Watch Humanists International's Kato Mukasa describe the experience of being a humanist in Uganda
Being a humanist to me means being a person that puts human beings first being a person that doesn’t look at humans in terms of their religions, in terms of their tribes, in terms of their races. A person looks at people because they are human beings like you and who put their values, their interests, their purposes in life, about life, and outlook first. It’s being sociable, it’s being a person concerned with human rights, a person concerned with the entire humanity, not in terms of their agenda, not in terms of the types of backgrounds but because there are humans and because you respect the values humans should stand for.
Being a humanist in Uganda is quite a challenge especially because being humanist is also equated to being an unbeliever because a humanist, apart from putting people first, at the same time, you don’t promote any gods. I’m in a country where people are extremely religious, extremely superstitious, people believe in all sorts of gods, people believe in all sorts of myths and superstitions so a humanist in Uganda is looked at as an infidel by some people, is looked at as a Satanist by some other people, is looked at as a pagan. There are dangers involved because a humanist is going to promote values, is going to promote aspects of things or practices that sometimes are contrary to the common belief that are
contrary to common practice.

- - -

REQUIRED ACTIONS:
• 1. Answer these questions using the passage on being a humanist in Uganda.
(a) According to Kato Mukasa, whom does a humanist put first?
(b) In Uganda, what is being a humanist equated to?
(c) Besides a Satanist and a pagan, what do some people in Uganda see a humanist as?
• 2. Summarize the passage on being a humanist in Uganda in two sentences.
• 3. Switch "infidel" to "heretic" and give everything in the passage on being a humanist in Uganda from "Being a humanist in Uganda is" down to "to common practice.".

STORED DATA:

- - -

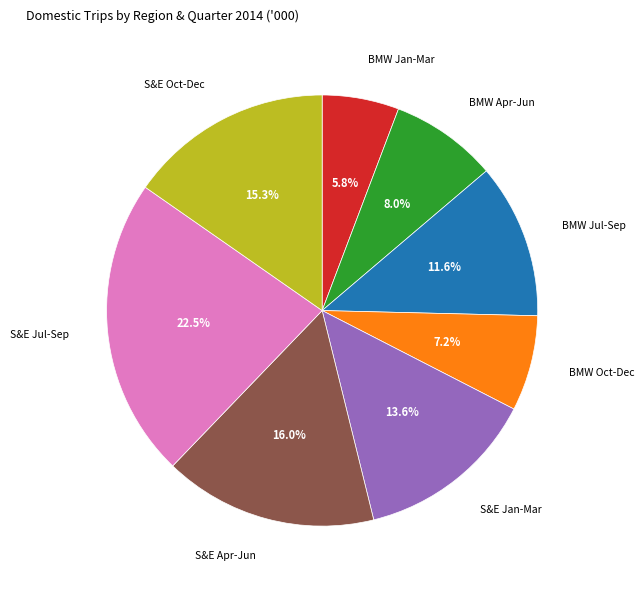

Between S&E Jan-Mar and BMW Apr-Jun, which is larger?

S&E Jan-Mar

- - -

ANSWERS:
• 1.
(a) Human beings.
(b) Being an unbeliever.
(c) An infidel.

• 2. For Kato Mukasa, being a humanist means putting human beings first and respecting people as humans regardless of religion, tribe, race or background, with a concern for human rights and all of humanity. In Uganda, a deeply religious and superstitious country, this is a challenge and carries dangers, because humanists are seen by some as unbelievers, infidels, Satanists or pagans and promote values that can run contrary to common belief and practice.

• 3.
Being a humanist in Uganda is quite a challenge especially because being humanist is also equated to being an unbeliever because a humanist, apart from putting people first, at the same time, you don’t promote any gods. I’m in a country where people are extremely religious, extremely superstitious, people believe in all sorts of gods, people believe in all sorts of myths and superstitions so a humanist in Uganda is looked at as an heretic by some people, is looked at as a Satanist by some other people, is looked at as a pagan. There are dangers involved because a humanist is going to promote values, is going to promote aspects of things or practices that sometimes are contrary to the common belief that are
contrary to common practice.